**TASK TO CARRY OUT:** Once the line containing "Free Shipping For U.S Orders $40+" is found in the material below, it and every line after it should be transcribed exactly, with pictures left out and nothing added.

**MATERIAL TO PROCESS:**
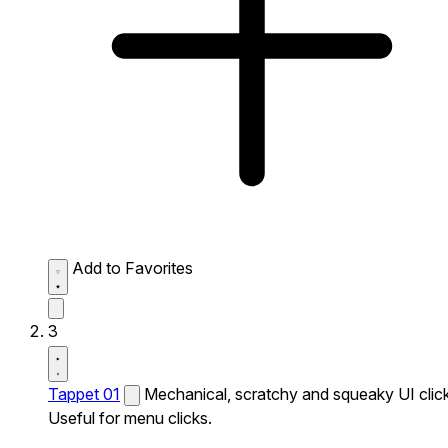
Add to Favorites
3
Tappet 01
Mechanical, scratchy and squeaky UI click
Useful for menu clicks.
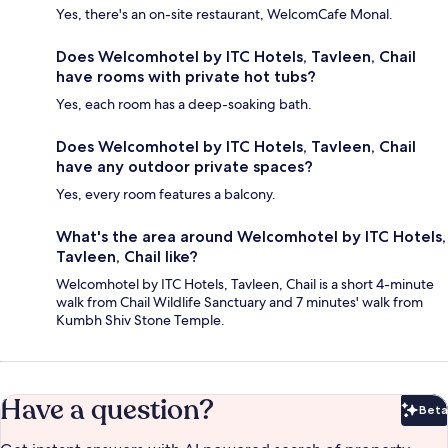
Yes, there's an on-site restaurant, WelcomCafe Monal.
Does Welcomhotel by ITC Hotels, Tavleen, Chail
have rooms with private hot tubs?
Yes, each room has a deep-soaking bath.
Does Welcomhotel by ITC Hotels, Tavleen, Chail
have any outdoor private spaces?
Yes, every room features a balcony.
What's the area around Welcomhotel by ITC Hotels,
Tavleen, Chail like?
Welcomhotel by ITC Hotels, Tavleen, Chail is a short 4-minute
walk from Chail Wildlife Sanctuary and 7 minutes' walk from
Kumbh Shiv Stone Temple.
Have a question?
Beta
Bet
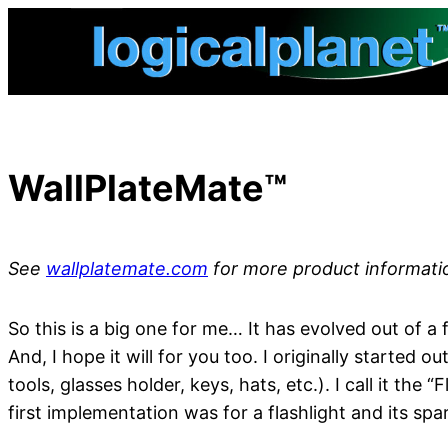
Skip
to
content
WallPlateMate™
See
wallplatemate.com
for more product informati
So this is a big one for me… It has evolved out of a
And, I hope it will for you too. I originally started o
tools, glasses holder, keys, hats, etc.). I call it th
first implementation was for a flashlight and its spa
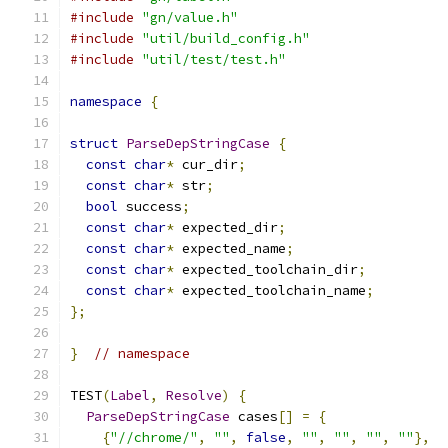
#include
"gn/value.h"
#include
"util/build_config.h"
#include
"util/test/test.h"
namespace
{
struct
ParseDepStringCase
{
const
char
*
 cur_dir
;
const
char
*
 str
;
bool
 success
;
const
char
*
 expected_dir
;
const
char
*
 expected_name
;
const
char
*
 expected_toolchain_dir
;
const
char
*
 expected_toolchain_name
;
};
}
// namespace
TEST
(
Label
,
Resolve
)
{
ParseDepStringCase
 cases
[]
=
{
{
"//chrome/"
,
""
,
false
,
""
,
""
,
""
,
""
},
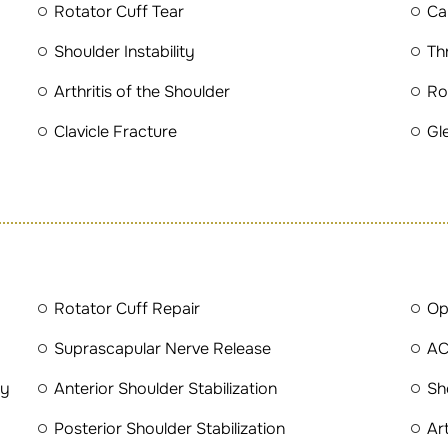
Rotator Cuff Tear
Cal
Shoulder Instability
Th
Arthritis of the Shoulder
Ro
Clavicle Fracture
Gl
Rotator Cuff Repair
Op
Suprascapular Nerve Release
AC
ty
Anterior Shoulder Stabilization
Sh
Posterior Shoulder Stabilization
Ar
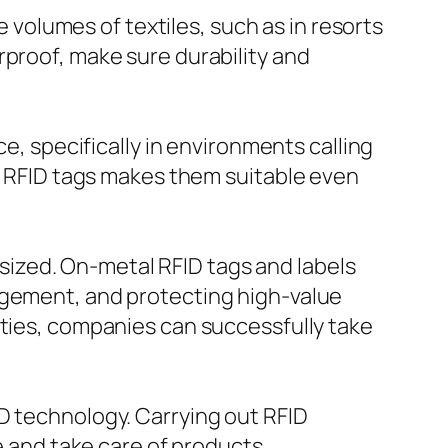
e volumes of textiles, such as in resorts
rproof, make sure durability and
ce, specifically in environments calling
c RFID tags makes them suitable even
ized. On-metal RFID tags and labels
agement, and protecting high-value
lties, companies can successfully take
D technology. Carrying out RFID
te and take care of products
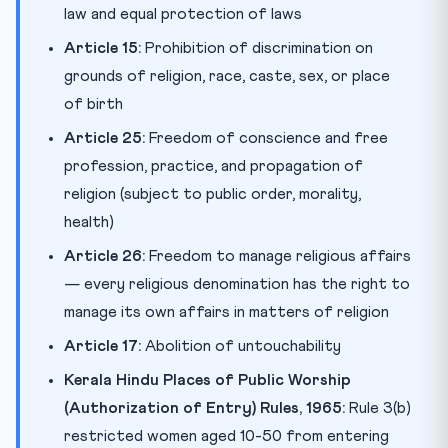
law and equal protection of laws
Article 15:
Prohibition of discrimination on
grounds of religion, race, caste, sex, or place
of birth
Article 25:
Freedom of conscience and free
profession, practice, and propagation of
religion (subject to public order, morality,
health)
Article 26:
Freedom to manage religious affairs
— every religious denomination has the right to
manage its own affairs in matters of religion
Article 17:
Abolition of untouchability
Kerala Hindu Places of Public Worship
(Authorization of Entry) Rules, 1965:
Rule 3(b)
restricted women aged 10-50 from entering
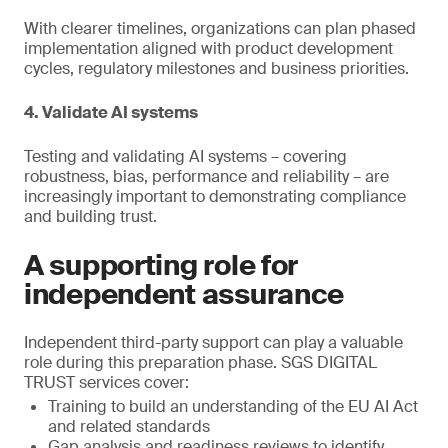
With clearer timelines, organizations can plan phased
implementation aligned with product development
cycles, regulatory milestones and business priorities.
4. Validate AI systems
Testing and validating AI systems – covering
robustness, bias, performance and reliability – are
increasingly important to demonstrating compliance
and building trust.
A supporting role for
independent assurance
Independent third-party support can play a valuable
role during this preparation phase. SGS DIGITAL
TRUST services cover:
Training to build an understanding of the EU AI Act
and related standards
Gap analysis and readiness reviews to identify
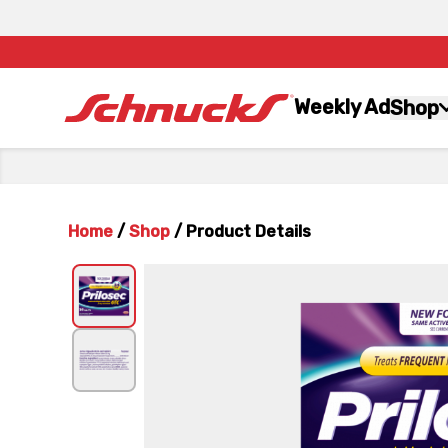
Weekly Ad
Shop
Home
/
Shop
/
Product Details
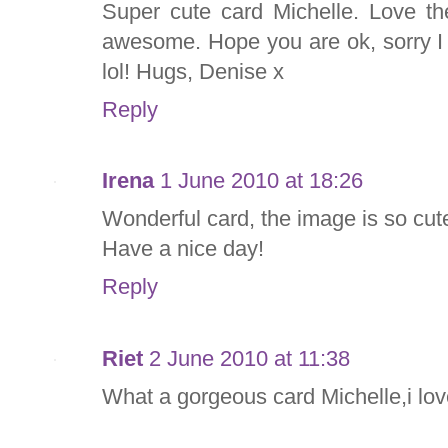
Super cute card Michelle. Love th
awesome. Hope you are ok, sorry I 
lol! Hugs, Denise x
Reply
Irena
1 June 2010 at 18:26
Wonderful card, the image is so cute,
Have a nice day!
Reply
Riet
2 June 2010 at 11:38
What a gorgeous card Michelle,i lo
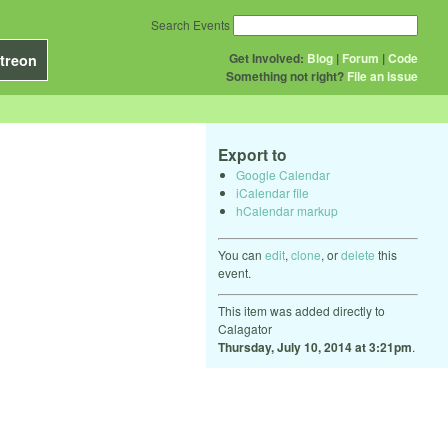
Search Events
Get Involved:
Blog
|
Forum
|
Code
treon
Something not right?
File an issue
Export to
Google Calendar
iCalendar file
hCalendar markup
You can
edit
,
clone
, or
delete
this
event.
This item was added directly to
Calagator
Thursday, July 10, 2014 at 3:21pm
.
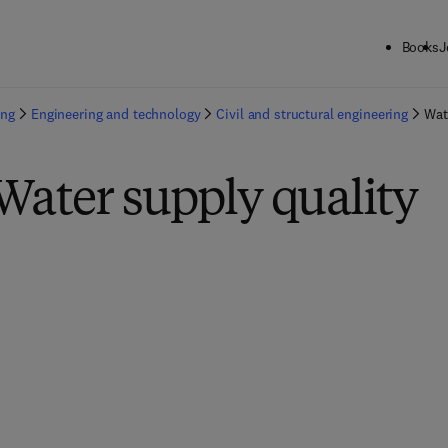
Books
J
ing
Engineering and technology
Civil and structural engineering
Wat
Water supply quality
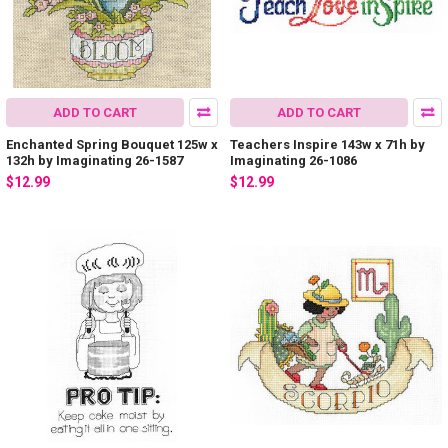
ADD TO CART
ADD TO CART
Enchanted Spring Bouquet 125w x
Teachers Inspire 143w x 71h by
132h by Imaginating 26-1587
Imaginating 26-1086
$12.99
$12.99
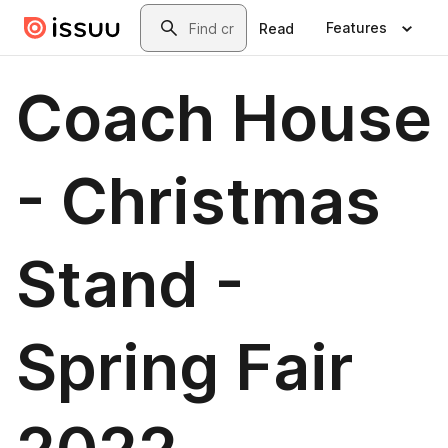
Skip to main content
Search
Features
Read
Coach House
- Christmas
Stand -
Spring Fair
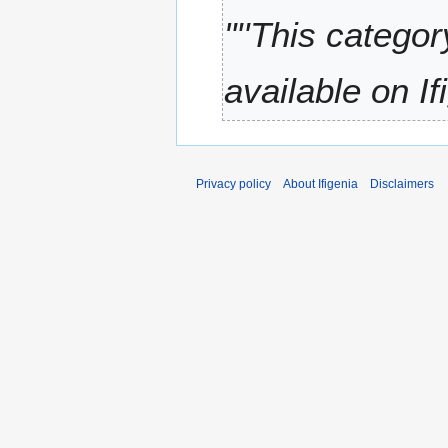
t
0
"''This catego
s
2
u
1
m
available on Ifi
m
a
r
y
Privacy policy
About Ifigenia
Disclaimers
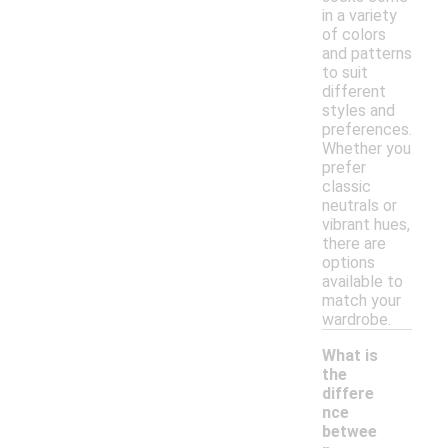
in a variety
of colors
and patterns
to suit
different
styles and
preferences.
Whether you
prefer
classic
neutrals or
vibrant hues,
there are
options
available to
match your
wardrobe.
What is
the
differe
nce
betwee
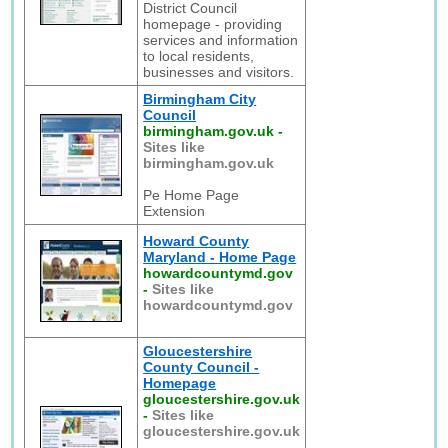
District Council
homepage - providing
services and information
to local residents,
businesses and visitors.
Birmingham City
Council
birmingham.gov.uk
-
Sites like
birmingham.gov.uk
Pe Home Page
Extension
Howard County
Maryland - Home Page
howardcountymd.gov
-
Sites like
howardcountymd.gov
Gloucestershire
County Council -
Homepage
gloucestershire.gov.uk
-
Sites like
gloucestershire.gov.uk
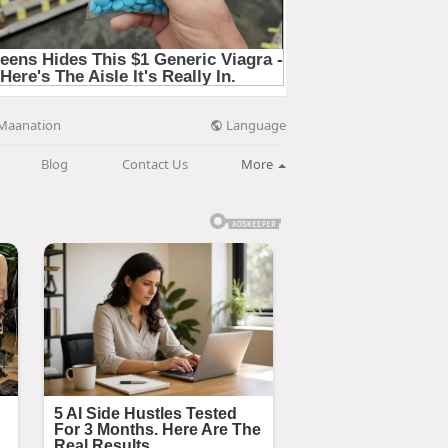
Language
Maanation
Blog
Contact Us
More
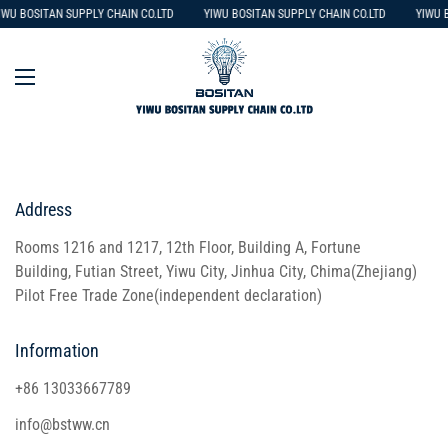
IWU BOSITAN SUPPLY CHAIN CO.LTD
YIWU BOSITAN SUPPLY CHAIN CO.LTD
YIWU B
Address
Rooms 1216 and 1217, 12th Floor, Building A, Fortune
Building, Futian Street, Yiwu City, Jinhua City, Chima(Zhejiang)
Pilot Free Trade Zone(independent declaration)
Information
+86 13033667789
info@bstww.cn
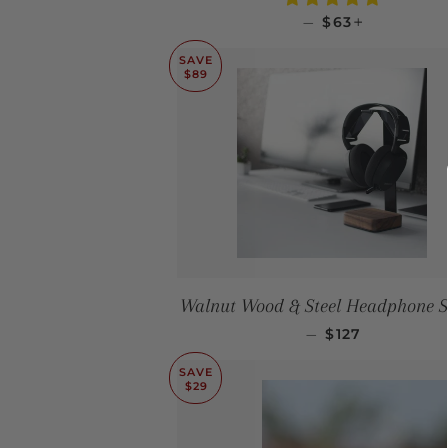
SALE PRICE
+
—
$63
SAVE
$89
Walnut Wood & Steel Headphone 
SALE PRICE
—
$127
SAVE
$29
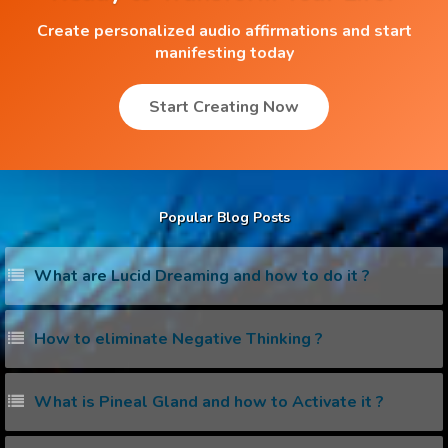
Create personalized audio affirmations and start
manifesting today
Start Creating Now
Popular Blog Posts
What are Lucid Dreaming and how to do it ?
How to eliminate Negative Thinking ?
What is Pineal Gland and how to Activate it ?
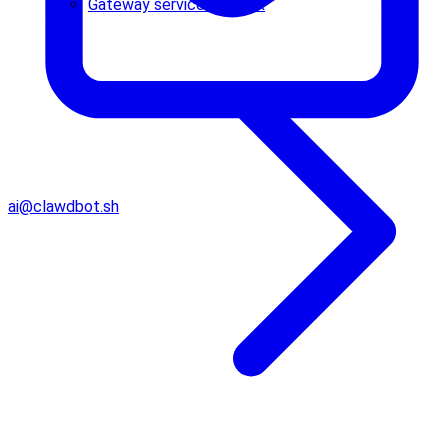
Gateway service runbook
ai@clawdbot.sh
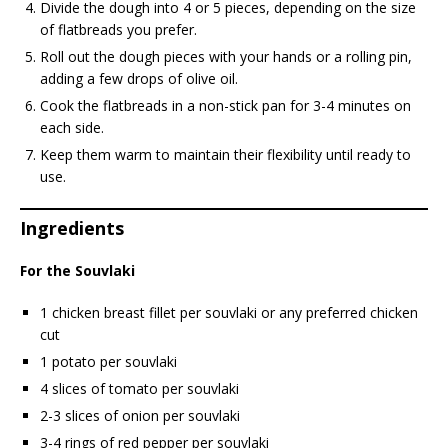
Divide the dough into 4 or 5 pieces, depending on the size
of flatbreads you prefer.
Roll out the dough pieces with your hands or a rolling pin,
adding a few drops of olive oil.
Cook the flatbreads in a non-stick pan for 3-4 minutes on
each side.
Keep them warm to maintain their flexibility until ready to
use.
Ingredients
For the Souvlaki
1 chicken breast fillet per souvlaki or any preferred chicken
cut
1 potato per souvlaki
4 slices of tomato per souvlaki
2-3 slices of onion per souvlaki
3-4 rings of red pepper per souvlaki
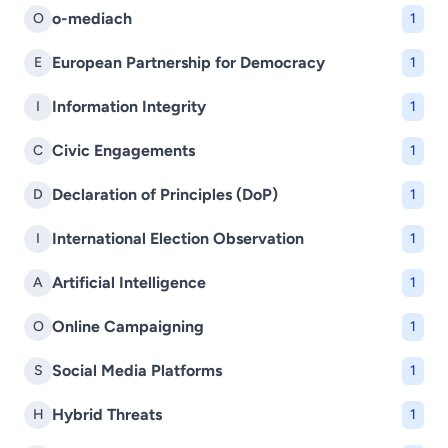
o-mediach
O
1
European Partnership for Democracy
E
1
Information Integrity
I
1
Civic Engagements
C
1
Declaration of Principles (DoP)
D
1
International Election Observation
I
1
Artificial Intelligence
A
1
Online Campaigning
O
1
Social Media Platforms
S
1
Hybrid Threats
H
1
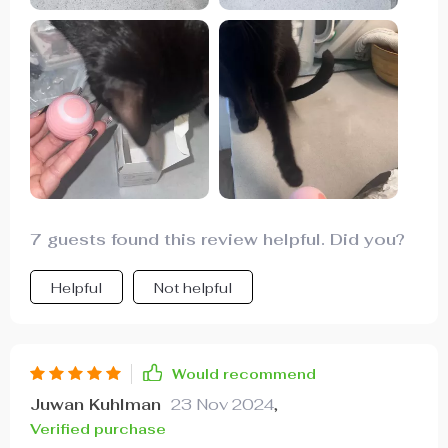
7 guests found this review helpful. Did you?
Helpful
Not helpful
Would recommend
Juwan Kuhlman
23 Nov 2024
,
Verified purchase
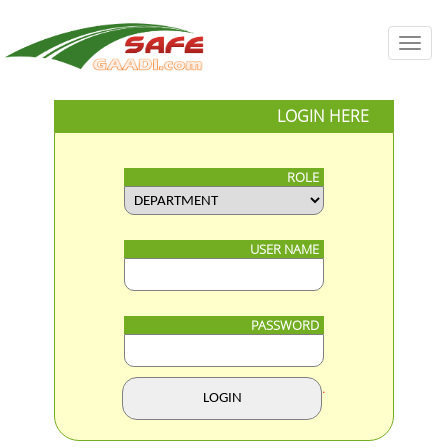
Toggl
navig
LOGIN HERE
ROLE
USER NAME
PASSWORD
.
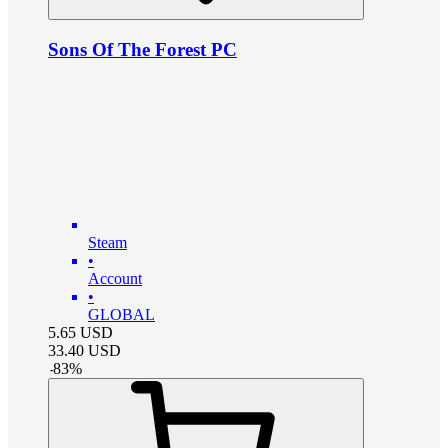
Sons Of The Forest PC
Steam
•
Account
•
GLOBAL
5.65
USD
33.40
USD
-
83
%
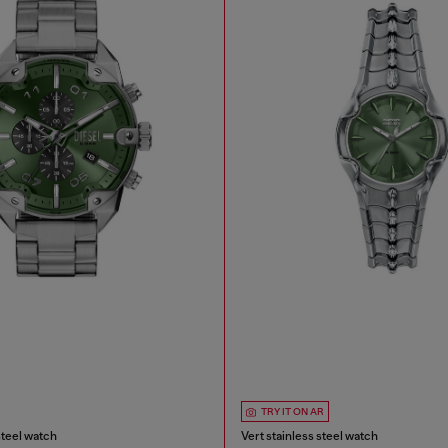
TRY IT ON AR
steel watch
Vert stainless steel watch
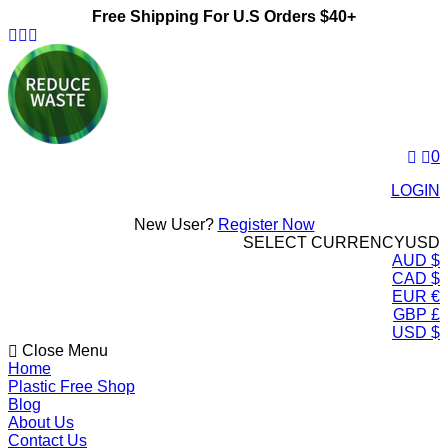
Free Shipping For U.S Orders $40+
ReduceWasteNow
0
LOGIN
New User?
Register Now
SELECT CURRENCY
USD
AUD $
CAD $
EUR €
GBP £
USD $
Close Menu
Home
Plastic Free Shop
Blog
About Us
Contact Us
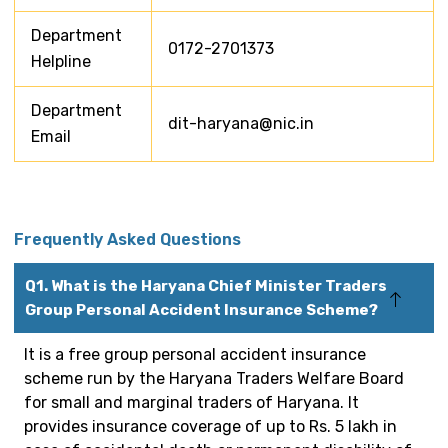
Department
0172-2701373
Helpline
Department
dit-haryana@nic.in
Email
Frequently Asked Questions
Q1. What is the Haryana Chief Minister Traders
Group Personal Accident Insurance Scheme?
It is a free group personal accident insurance
scheme run by the Haryana Traders Welfare Board
for small and marginal traders of Haryana. It
provides insurance coverage of up to Rs. 5 lakh in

**ANSWER BOX:**
Free Shipping For U.S Orders $40+
ReduceWasteNow
0
LOGIN
New User?
Register Now
SELECT CURRENCY
USD
AUD $
CAD $
EUR €
GBP £
USD $
Close Menu
Home
Plastic Free Shop
Blog
About Us
Contact Us
Department
0172-2701373
Helpline
Department
dit-haryana@nic.in
Email
Frequently Asked Questions
Q1. What is the Haryana Chief Minister Traders
Group Personal Accident Insurance Scheme?
It is a free group personal accident insurance
scheme run by the Haryana Traders Welfare Board
for small and marginal traders of Haryana. It
provides insurance coverage of up to Rs. 5 lakh in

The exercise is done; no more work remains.